J'avais juste oublié que c'était le cas.

« Qu'est-ce que tu veux ? Soufflais-je. »

Elle avait cette manière de me regarder, et à chaque fois que je la voyais replacer une de ses mèches de cheveux, je me mordais instinctivement la lèvre. Un tic nerveux, je crois.

« Bonjour...Tu veux bien que je rentre ?»

Oui.

«Non.»

Je la sens se raidir.

« C'est à cause de Gabriel ? demande-t-elle en fronçant les sourcils.»

Alors ce type a un nom.

Je ne pouvais l'appeler infiniment "gros tas de merde".

« Gabriel, répétais-je pour avoir le nom en tête, Non. Tu baises qui tu veux. »

Ses yeux étaient ronds, elle n'avait visiblement pas apprécié ce commentaire. Je regrettais mes paroles, mais une part de moi aurait redit la même chose si je pouvais revivre cette scène.

«Je ne suis pas comme ça.

-Bien sûr que tu n'es pas comme ça, j'ai répondu. »

Elle serait morte rien qu'en entendant le mot "sexe". 

Je me suis poussé afin qu'elle puisse rentrer.

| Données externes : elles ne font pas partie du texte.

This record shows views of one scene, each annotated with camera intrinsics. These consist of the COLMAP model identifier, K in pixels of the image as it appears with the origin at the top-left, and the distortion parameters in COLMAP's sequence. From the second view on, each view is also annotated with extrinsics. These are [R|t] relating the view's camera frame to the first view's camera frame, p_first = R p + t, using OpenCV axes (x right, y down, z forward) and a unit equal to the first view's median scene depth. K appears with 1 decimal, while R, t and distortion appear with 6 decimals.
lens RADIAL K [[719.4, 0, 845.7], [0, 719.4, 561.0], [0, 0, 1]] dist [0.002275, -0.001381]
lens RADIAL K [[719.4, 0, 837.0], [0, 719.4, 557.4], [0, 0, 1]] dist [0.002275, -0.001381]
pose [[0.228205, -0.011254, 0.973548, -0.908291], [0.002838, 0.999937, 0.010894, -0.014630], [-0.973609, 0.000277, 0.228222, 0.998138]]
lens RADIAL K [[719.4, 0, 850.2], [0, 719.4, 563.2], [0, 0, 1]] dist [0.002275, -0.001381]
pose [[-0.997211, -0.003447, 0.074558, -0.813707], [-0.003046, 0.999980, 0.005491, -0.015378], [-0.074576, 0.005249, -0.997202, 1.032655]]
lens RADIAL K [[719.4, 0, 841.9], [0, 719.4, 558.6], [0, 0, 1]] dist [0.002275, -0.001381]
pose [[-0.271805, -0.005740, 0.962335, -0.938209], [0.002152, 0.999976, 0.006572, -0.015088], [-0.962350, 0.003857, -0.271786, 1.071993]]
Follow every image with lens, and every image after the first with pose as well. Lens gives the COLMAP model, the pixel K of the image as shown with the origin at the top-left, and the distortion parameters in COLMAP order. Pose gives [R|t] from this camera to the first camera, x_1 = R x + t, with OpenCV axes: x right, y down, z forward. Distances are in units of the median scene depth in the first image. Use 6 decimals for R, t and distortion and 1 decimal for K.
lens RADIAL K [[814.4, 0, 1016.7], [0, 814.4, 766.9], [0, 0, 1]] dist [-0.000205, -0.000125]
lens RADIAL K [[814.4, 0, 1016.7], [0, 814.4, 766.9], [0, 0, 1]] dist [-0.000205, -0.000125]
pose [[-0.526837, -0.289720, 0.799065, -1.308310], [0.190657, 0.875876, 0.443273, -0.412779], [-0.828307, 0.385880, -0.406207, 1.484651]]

Elle m'a souri, visiblement contente de mon geste. Puis, lorsqu'elle me voit d'un peu plus près, elle écarquille les yeux.

«Qui t'as fait ça ? me demande-t-elle, sa voix traduisant son inquiétude.

C'est rien.»

Mais je savais qu'avoir un œil à moitié ouvert et violet n'était pas rien. 

Je sens ses doigts minuscules effleurer la "blessure" sur ma lèvre fraîchement saignante, et je réprime un léger gémissement.

Putain, reprends toi idiot. C'est que cette gamine intello.

«Il va pleuvoir, me dit-elle en plongeant son regard dans le mien.

-Non, il ne va pas pleuvoir. »

Je sens sa respiration chatouiller mon torse, et j'ai vraiment envie qu'elle s'éloigne. Je m'apprête à la repousser, mais elle me devance et s'écarte d'un pas.

Son visage ressemble à celui d'une poupée. J'ai envie de toucher ses joues, juste parce qu'elles me semblent douces à cet instant précis.

«Je dois y aller, me dit-elle en consultant son téléphone, Gabriel m'attend.»

Je ne comprends pas pourquoi elle est si obstinée et la seconde d'après, elle me fuit comme la peste. J'ai envie de lui dire de rester, mais je suis un idiot. Alors je lui dis simplement :

« Il pleut. »

Elle me gratifie d'un sourire, et quitte la maison sans se retourner. 

Un peu frustré, j'ai pris l'initiative de la suivre en voiture. 

Ils se sont donné rendez-vous dans un café à quelques pas de mon quartier. Depuis le parking, je ne peux m'empêcher de détourner le regard de ses jambes. Lorsqu'elle arrive à l'intérieur du café, le type ne la regarde même pas. Elle lui sourit, et je reconnais le même sourire qu'elle m'a donné avant de partir. 

Agacé, je frappe le volant. Mon geste a provoqué le klaxon de la voiture. A deux mètres à peine de là où Aveline se trouve. Elle se retourne et je ne peux pas éviter son regard.

Et merde.

Je démarre, et quitte ce foutu parking en me traitant lamentablement d'idiot.